Badan Reserse Kriminal (Bareskrim) Polri dan Kementerian Komunikasi dan Digital (Komdigi) menegaskan bahwa mereka terus mengandalkan payung hukum yang ada, yaitu UU ITE dan UU Pornografi, untuk menindak pelaku.
1. Modus Penipuan Deepfake Makin Sempurna
Kasus deepfake terbaru didominasi oleh modus penipuan yang mencatut nama pejabat negara hingga selebriti untuk menjerat korban.
- Pencatutan Pejabat: Kepolisian telah menangkap beberapa sindikat yang menggunakan video deepfake menyerupai pejabat tinggi negara—termasuk yang mencatut nama Presiden dan Menteri Keuangan—untuk menawarkan bantuan palsu atau hadiah besar, yang ujung-ujungnya meminta korban mentransfer sejumlah uang.
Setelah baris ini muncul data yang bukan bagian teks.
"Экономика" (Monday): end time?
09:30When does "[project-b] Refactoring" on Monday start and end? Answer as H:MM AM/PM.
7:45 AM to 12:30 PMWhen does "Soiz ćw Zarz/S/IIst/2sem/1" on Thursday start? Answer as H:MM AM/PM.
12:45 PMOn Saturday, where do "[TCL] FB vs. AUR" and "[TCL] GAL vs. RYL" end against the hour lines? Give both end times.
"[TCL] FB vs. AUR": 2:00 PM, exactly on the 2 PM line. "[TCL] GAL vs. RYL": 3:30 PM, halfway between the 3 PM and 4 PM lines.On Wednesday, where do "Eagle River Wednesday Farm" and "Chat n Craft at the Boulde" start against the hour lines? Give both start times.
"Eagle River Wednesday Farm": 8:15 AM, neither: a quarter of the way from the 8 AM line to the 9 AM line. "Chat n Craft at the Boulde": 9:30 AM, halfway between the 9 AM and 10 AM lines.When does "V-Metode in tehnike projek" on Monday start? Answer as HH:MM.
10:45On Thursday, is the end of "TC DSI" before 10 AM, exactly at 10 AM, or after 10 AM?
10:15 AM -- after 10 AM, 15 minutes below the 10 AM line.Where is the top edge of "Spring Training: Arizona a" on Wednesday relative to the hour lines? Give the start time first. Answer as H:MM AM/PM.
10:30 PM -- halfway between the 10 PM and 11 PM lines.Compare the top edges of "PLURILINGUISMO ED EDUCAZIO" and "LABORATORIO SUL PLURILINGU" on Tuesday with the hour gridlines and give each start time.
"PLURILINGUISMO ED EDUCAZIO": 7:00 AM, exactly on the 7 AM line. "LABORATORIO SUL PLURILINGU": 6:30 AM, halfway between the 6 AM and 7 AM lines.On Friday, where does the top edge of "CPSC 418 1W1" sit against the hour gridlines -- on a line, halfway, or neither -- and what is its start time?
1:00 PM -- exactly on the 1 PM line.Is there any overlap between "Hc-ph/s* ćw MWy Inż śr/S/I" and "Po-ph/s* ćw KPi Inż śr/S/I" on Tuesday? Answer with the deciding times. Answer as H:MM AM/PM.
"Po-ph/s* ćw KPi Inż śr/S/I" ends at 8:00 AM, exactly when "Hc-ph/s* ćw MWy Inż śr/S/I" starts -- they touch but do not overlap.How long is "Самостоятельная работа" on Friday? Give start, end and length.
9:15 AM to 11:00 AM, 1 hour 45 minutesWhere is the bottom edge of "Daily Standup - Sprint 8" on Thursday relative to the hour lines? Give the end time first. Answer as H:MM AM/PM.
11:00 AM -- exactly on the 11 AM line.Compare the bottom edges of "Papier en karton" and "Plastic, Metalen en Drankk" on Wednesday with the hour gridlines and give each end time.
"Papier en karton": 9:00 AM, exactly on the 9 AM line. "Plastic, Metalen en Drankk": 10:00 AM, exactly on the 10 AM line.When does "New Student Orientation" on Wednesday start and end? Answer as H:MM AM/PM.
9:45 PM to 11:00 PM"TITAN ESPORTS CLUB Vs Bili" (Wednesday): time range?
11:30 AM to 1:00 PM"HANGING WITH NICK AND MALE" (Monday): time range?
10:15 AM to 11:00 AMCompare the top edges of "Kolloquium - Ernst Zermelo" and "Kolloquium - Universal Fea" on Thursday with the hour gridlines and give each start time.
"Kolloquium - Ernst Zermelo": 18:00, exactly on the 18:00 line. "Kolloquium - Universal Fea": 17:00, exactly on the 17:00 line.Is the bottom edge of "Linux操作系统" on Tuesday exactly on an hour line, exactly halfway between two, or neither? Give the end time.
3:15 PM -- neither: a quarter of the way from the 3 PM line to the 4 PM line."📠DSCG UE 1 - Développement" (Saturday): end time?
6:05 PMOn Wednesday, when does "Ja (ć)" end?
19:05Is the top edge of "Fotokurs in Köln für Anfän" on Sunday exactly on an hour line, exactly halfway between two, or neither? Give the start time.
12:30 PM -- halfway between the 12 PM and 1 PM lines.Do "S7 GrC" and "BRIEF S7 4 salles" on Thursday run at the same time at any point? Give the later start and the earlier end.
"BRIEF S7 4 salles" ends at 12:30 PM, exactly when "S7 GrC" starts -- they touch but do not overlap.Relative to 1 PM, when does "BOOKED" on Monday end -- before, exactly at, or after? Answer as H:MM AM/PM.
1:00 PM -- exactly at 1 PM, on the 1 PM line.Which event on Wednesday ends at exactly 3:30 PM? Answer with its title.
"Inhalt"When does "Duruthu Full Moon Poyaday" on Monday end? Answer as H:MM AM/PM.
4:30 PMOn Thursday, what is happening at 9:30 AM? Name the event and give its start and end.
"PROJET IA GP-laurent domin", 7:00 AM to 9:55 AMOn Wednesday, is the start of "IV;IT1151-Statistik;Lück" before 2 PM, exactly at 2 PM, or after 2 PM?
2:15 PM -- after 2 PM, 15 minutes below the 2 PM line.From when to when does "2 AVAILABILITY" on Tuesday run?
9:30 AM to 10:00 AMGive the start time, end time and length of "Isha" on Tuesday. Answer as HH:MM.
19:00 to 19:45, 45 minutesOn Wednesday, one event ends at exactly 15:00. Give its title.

- Keuntungan Pelaku: Dalam beberapa kasus, sindikat ini berhasil meraup keuntungan puluhan hingga ratusan juta rupiah dari korbannya sebelum dibongkar.
Komdigi memperingatkan bahwa teknologi deepfake kini semakin sulit dibedakan dari aslinya, menuntut masyarakat untuk lebih skeptis dan melakukan verifikasi sumber informasi secara ketat.
2. Deepfake Pornografi Mengincar Masyarakat Umum
Selain penipuan, penyalahgunaan AI untuk menciptakan konten deepfake pornografi menjadi ancaman yang paling merusak. Pelaku mencuri foto dari media sosial, memanipulasi wajah korban ke dalam video asusila, lalu menyebarkannya atau menggunakannya untuk pemerasan.
- Korban Mahasiswi: Beberapa Polda di daerah telah mengungkap kasus di mana wajah puluhan mahasiswi dicatut oleh pelaku untuk dimasukkan ke dalam konten tak senonoh, yang kemudian diunggah ke platform media sosial untuk tujuan menjerat korban.
- Jerat Hukum: Walaupun belum ada regulasi khusus AI, pelaku pembuat dan penyebar deepfake pornografi dijerat dengan UU Pornografi Pasal 4 Ayat (1) dengan ancaman hukuman penjara maksimal 12 tahun dan denda hingga Rp6 miliar, serta tambahan hukuman dari UU ITE.
Komdigi saat ini tengah menyusun Peta Jalan AI Nasional dan pedoman etika khusus untuk teknologi AI, namun penindakan hukum tetap berjalan dengan berpegangan pada regulasi yang berlaku.